報道によると、奈良県警は9日午前、安倍氏の司法解剖結果を発表した。左上腕から入った銃弾1発が、左右の鎖骨下にある動脈を傷つけたことが致命傷だったという。
「手製」の武器
事件を目撃した人たちによると、取り押さえられた男は、大きい銃のようなものを持ち、安倍氏の背後から2回発砲したという。
警察は現場でこの手製銃を押収した。日本では銃刀法によって銃の購入は厳しく制限されている。

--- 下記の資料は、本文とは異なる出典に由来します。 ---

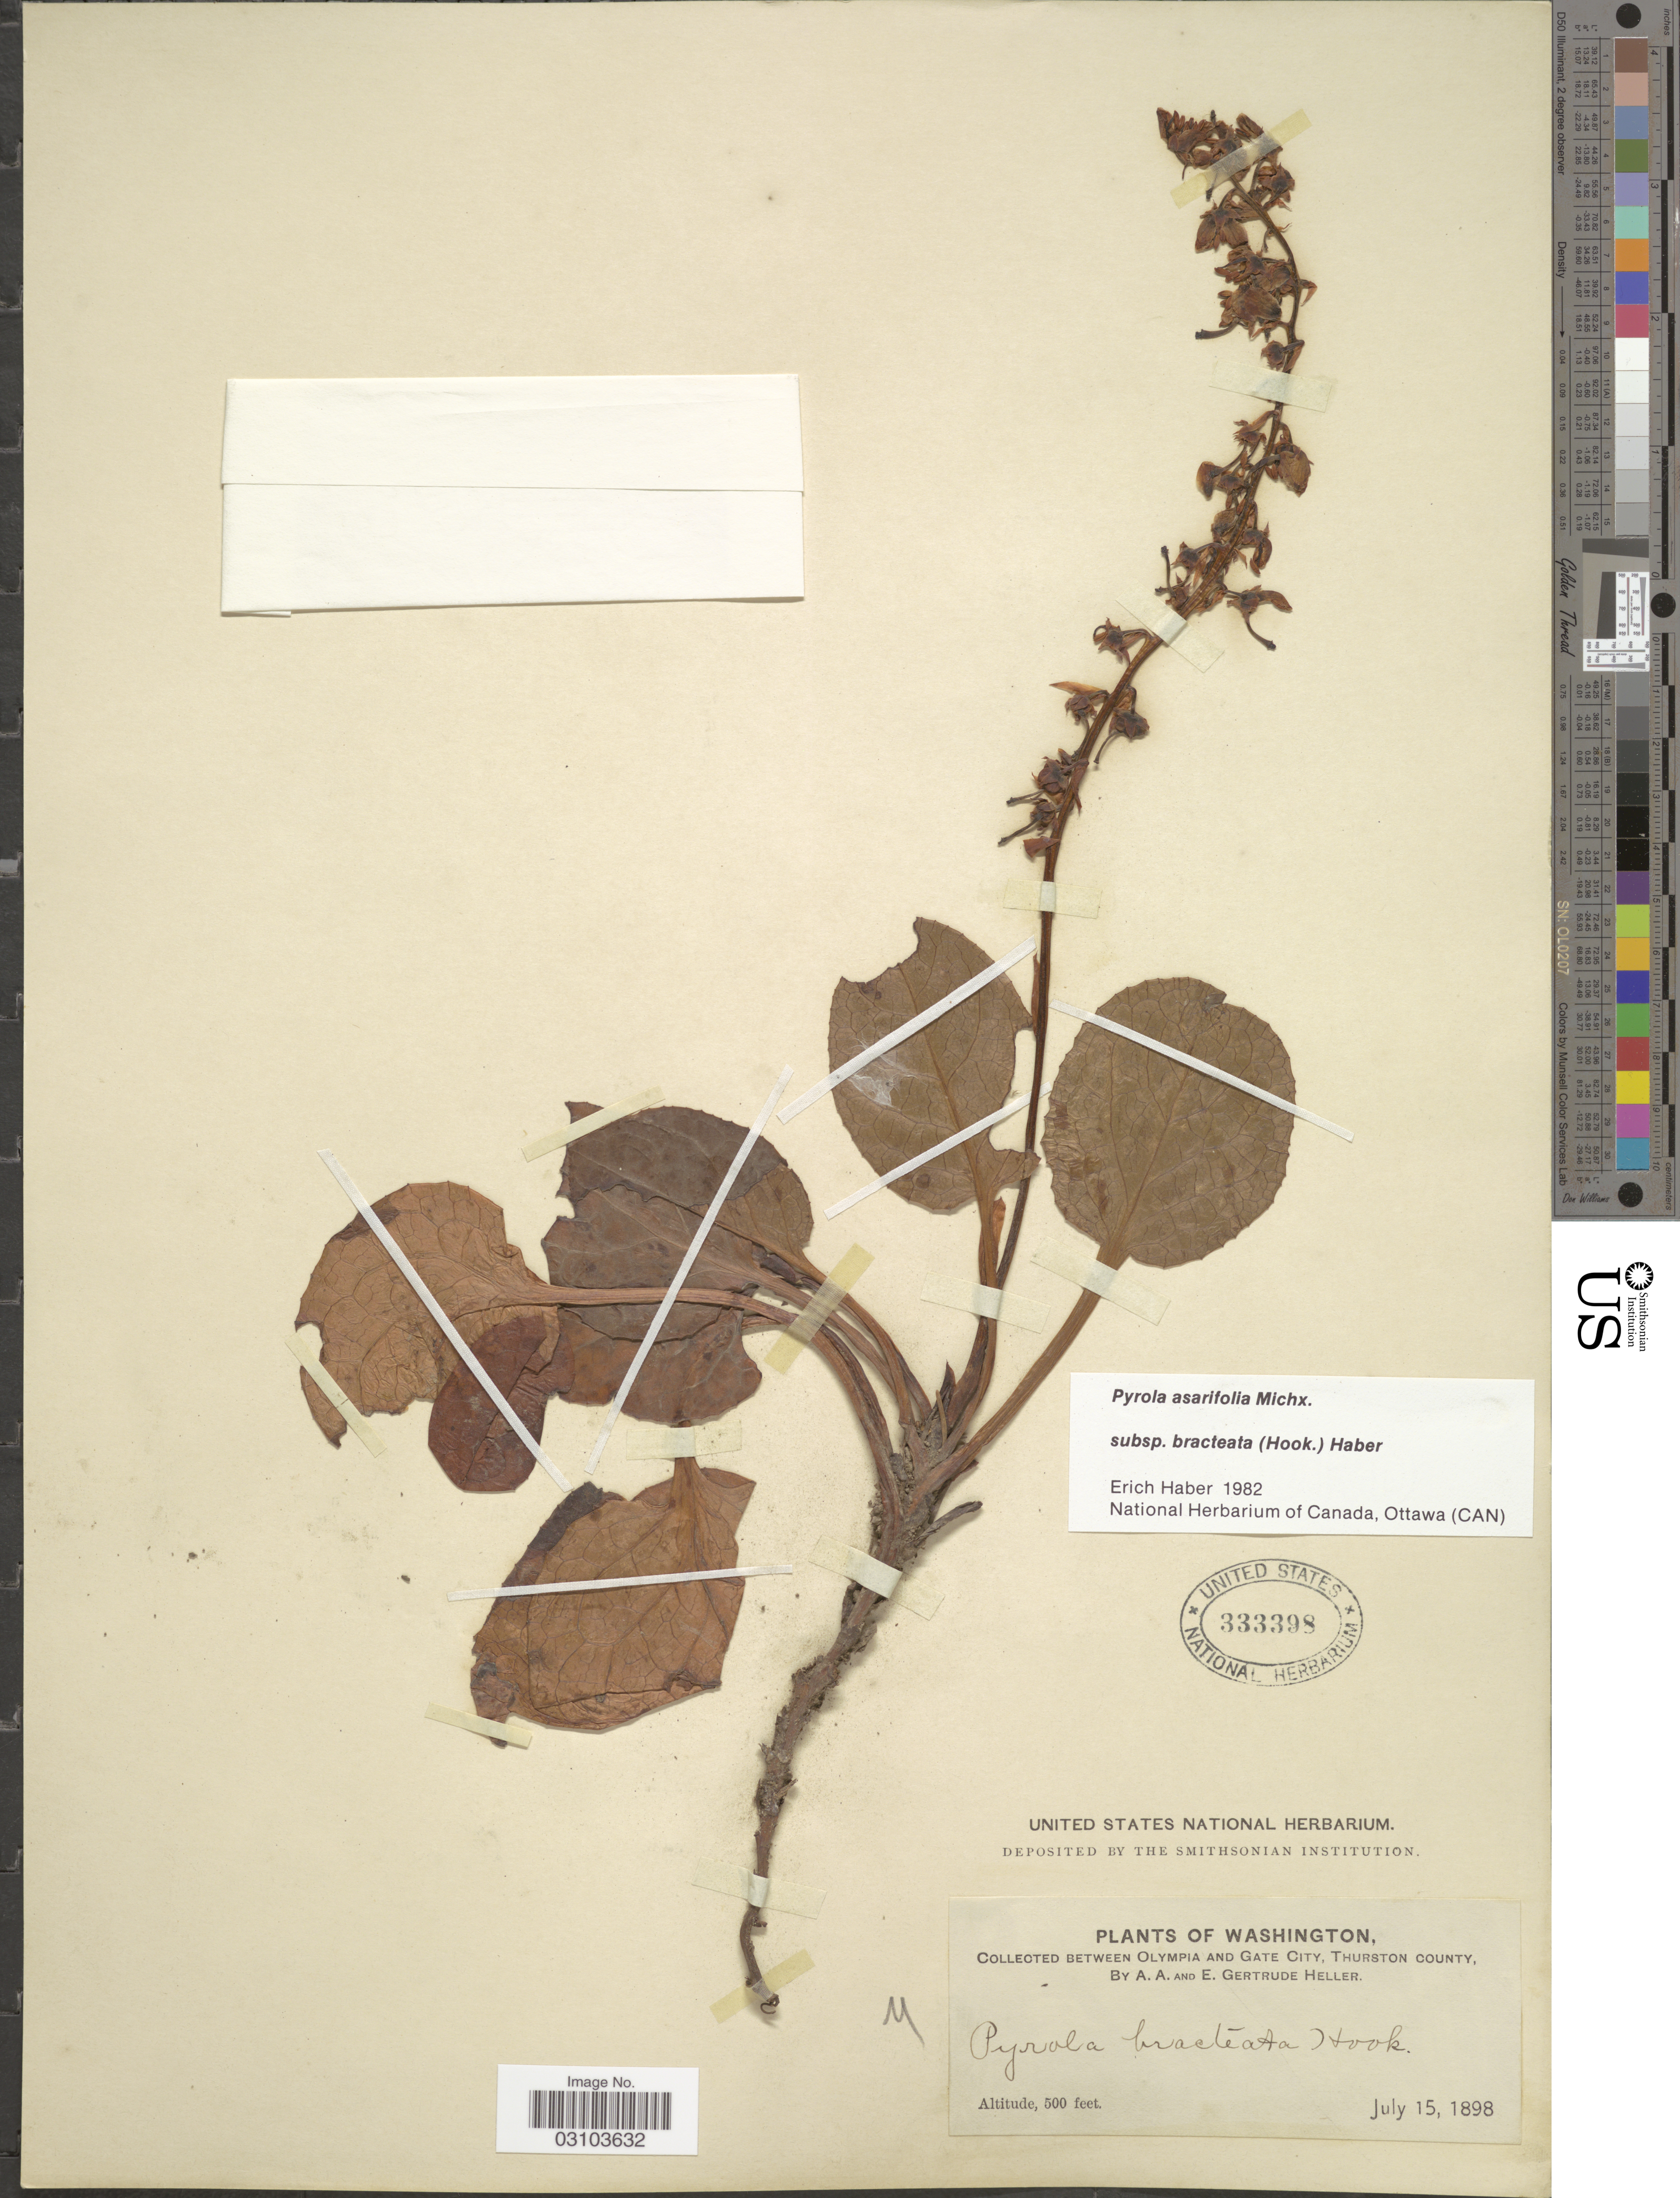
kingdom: Plantae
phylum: Tracheophyta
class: Magnoliopsida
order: Ericales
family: Ericaceae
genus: Pyrola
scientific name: Pyrola asarifolia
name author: Michx.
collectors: A. A. Heller & E. Gertrude Heller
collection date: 1898-07-15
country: United States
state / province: Washington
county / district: Thurston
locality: Between Olympia and Gate City, Thurston County.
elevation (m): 152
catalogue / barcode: US 333398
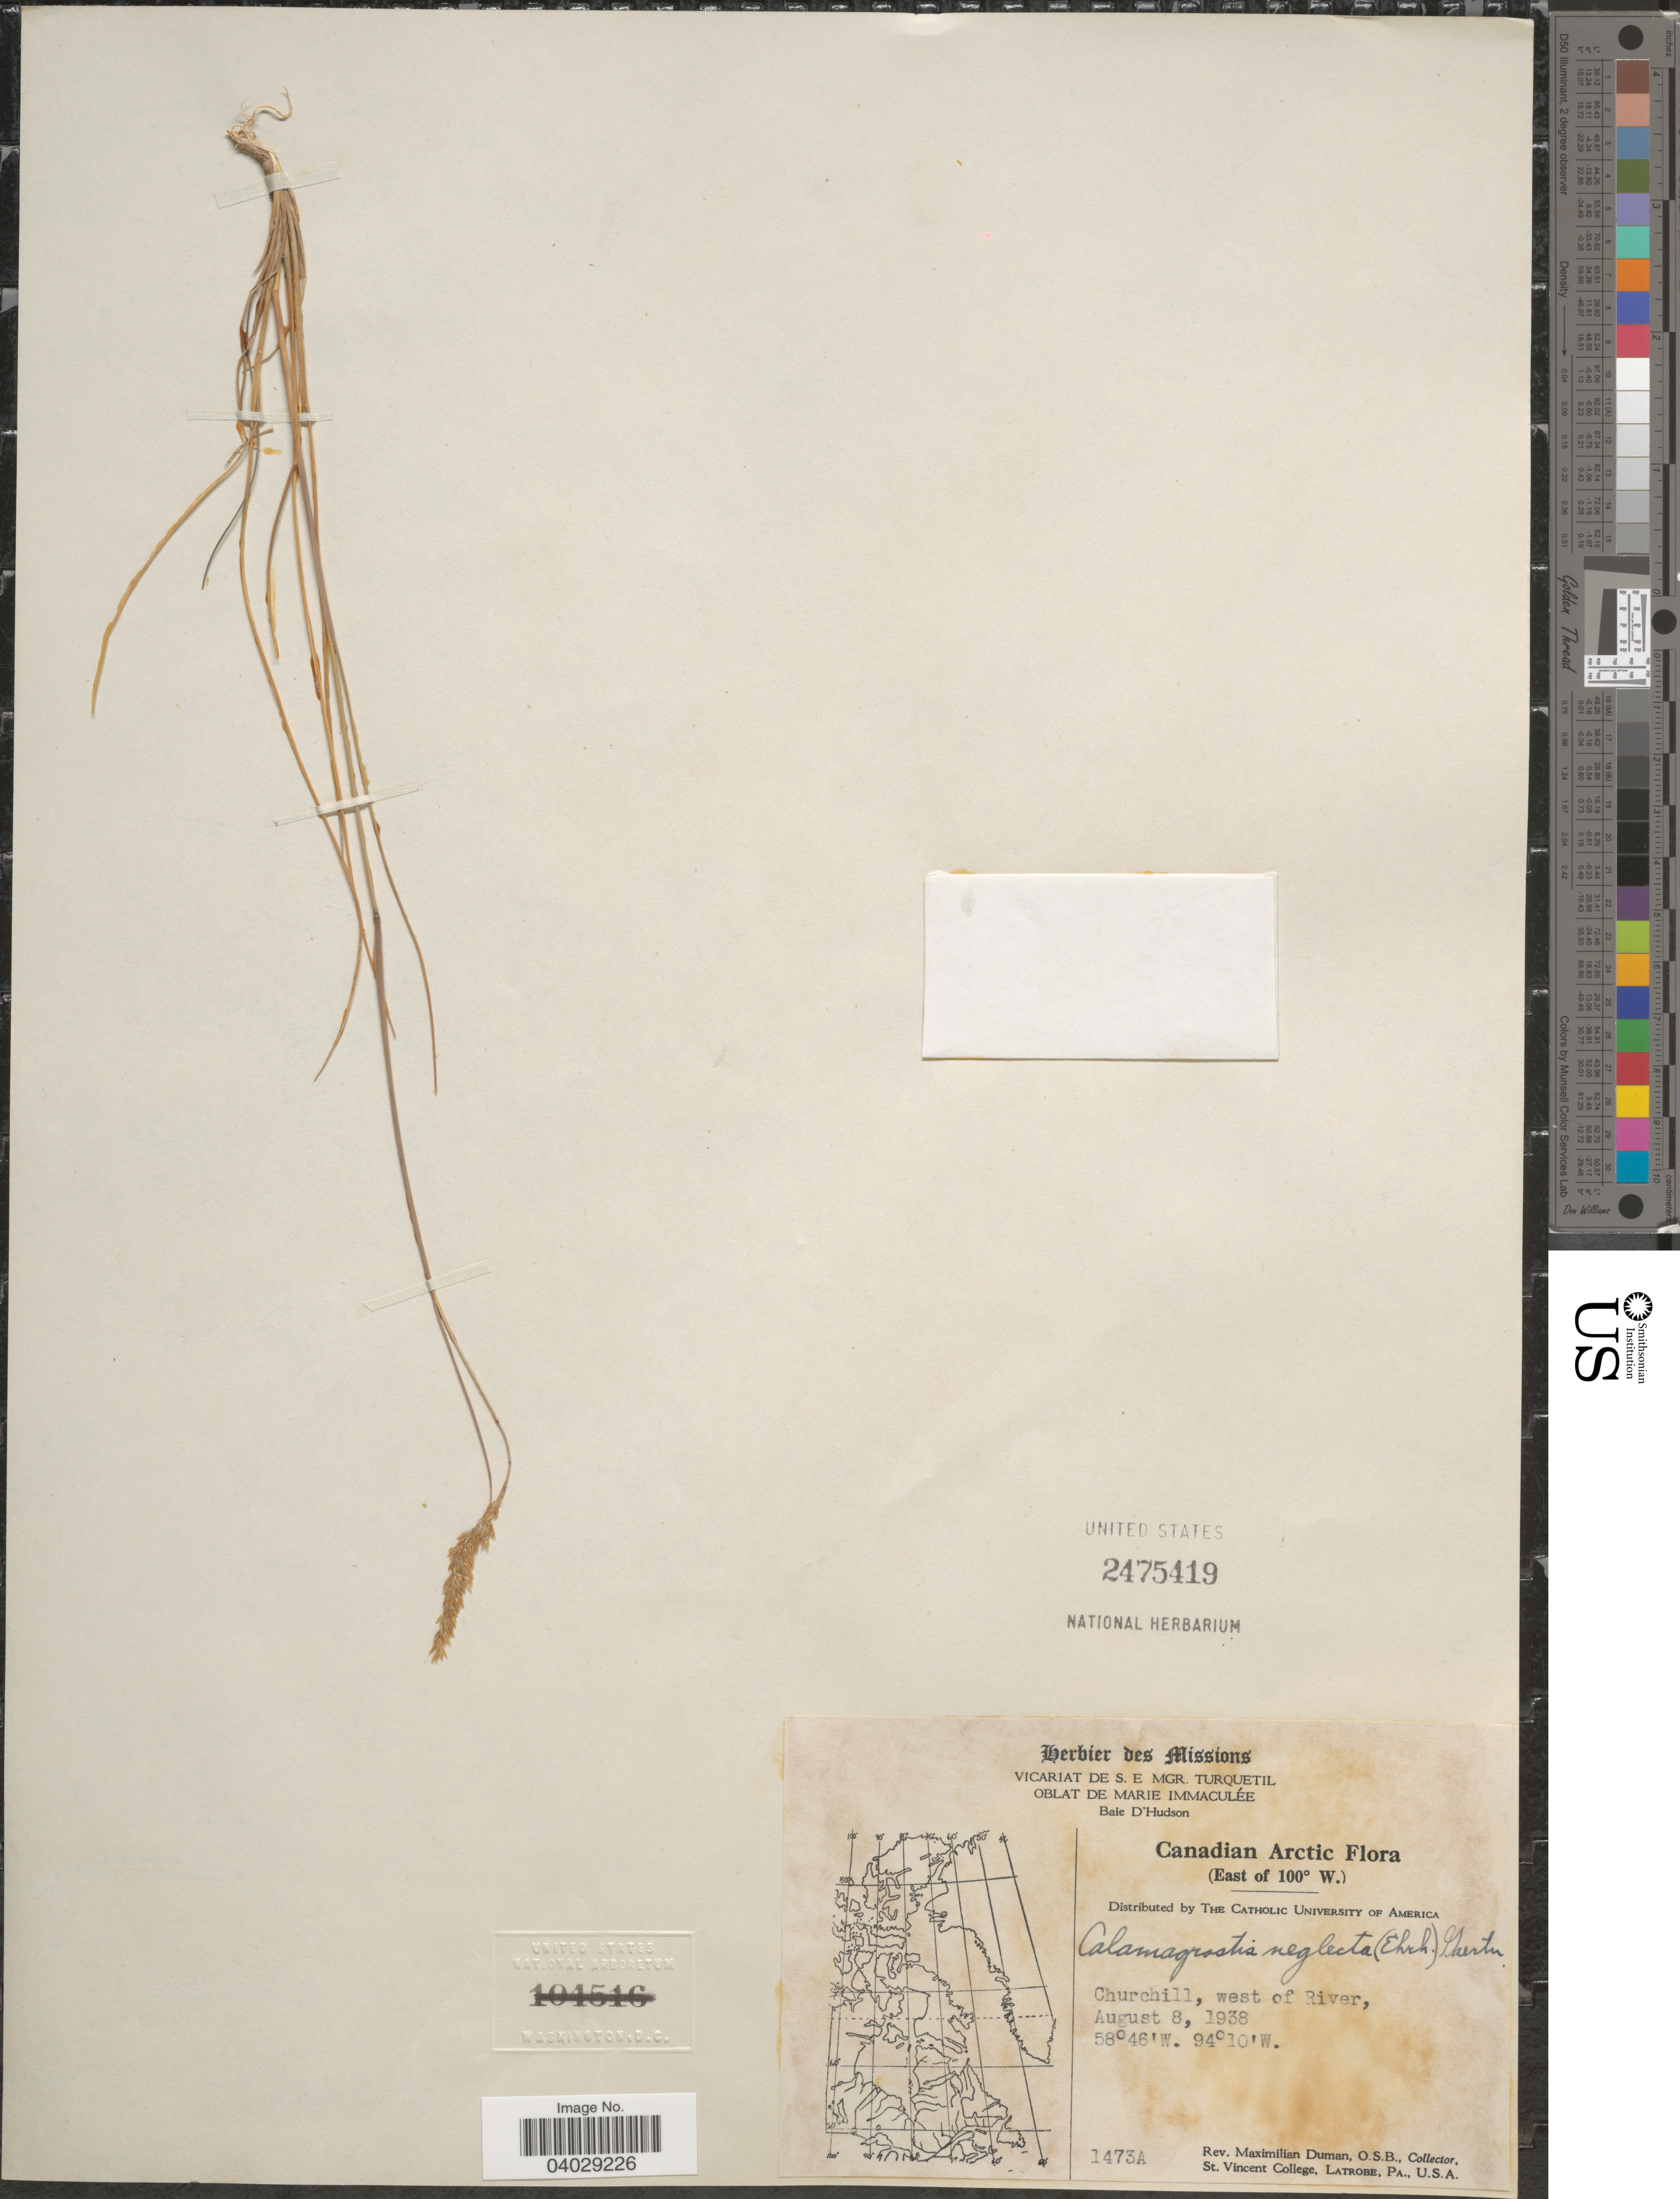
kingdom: Plantae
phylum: Tracheophyta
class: Liliopsida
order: Poales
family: Poaceae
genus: Calamagrostis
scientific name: Calamagrostis neglecta (Ehrh.) Gaertner et al.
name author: (Ehrhart) G. Gaertn. et al.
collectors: M. Duman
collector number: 1473A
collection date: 1938-08-08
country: Canada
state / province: Manitoba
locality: Canadian Arctic. (East of 100° W.) Churchill; west of River.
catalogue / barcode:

奈良県警は、容疑者の名前を奈良市在住の山上徹也容疑者(41)と発表した。
容疑者は元海上自衛隊員で、2020年10月から今年5月まで、派遣社員として京都府内の工場で働いていた。
動機は
複数の報道によると、容疑者は奈良県警の調べに、「安倍元首相の政治信条に対する恨みではない」とした上で、特定の宗教団体の名前を挙げて「恨む気持ちがあった。団体のトップを狙うつもりだった」と供述し、母親がその宗教団体に入信し、多額の寄付をしたため家が破産したとも話しているという。団体への恨みを機に、団体に近いと思った安倍氏を襲撃の対象にした可能性があるという。
奈良県警は同日夕方、奈良市内にある容疑者の自宅マンションを家宅捜索。機動隊や爆発物処理車が出動した。午後9時半過ぎには容疑者宅から爆発物が見つかったとして、警察官が住人らに避難を呼びかけた。容疑者宅から、複数の手製銃や爆発物が見つかったという。
安倍氏が応援演説のため現地入りすることを、容疑者がどうやって知ったのかは、はっきりしていない。自民党奈良県連によると、安倍氏の応援演説は前日の7日夕方に決まり、一般への周知はしていなかったという。報道によると、容疑者は「ホームページで安倍氏の演説を知った」と供述しているという。
「警備に問題」と県警本部長
奈良県警の鬼塚友章本部長は9日夕、県警本部で記者会見し、「警護・警備に関する問題があったことは否定できないと考えている」と謝罪。「早急に問題点を把握し、適切な対策を講じていきたい」とも述べた。本部長は時に、涙ぐみそうになる様子を見せた。
安倍氏の遺体を乗せた車は9日午後1時半すぎ、都内にある自宅に到着した。妻の昭恵さんが奈良の病院から同乗した車を、自宅前で複数の自民党関係者が出迎えた。
安倍氏の地元・山口県下関市の事務所は、安倍氏の通夜が11日に、葬儀が12日に執り行われると明らかにした。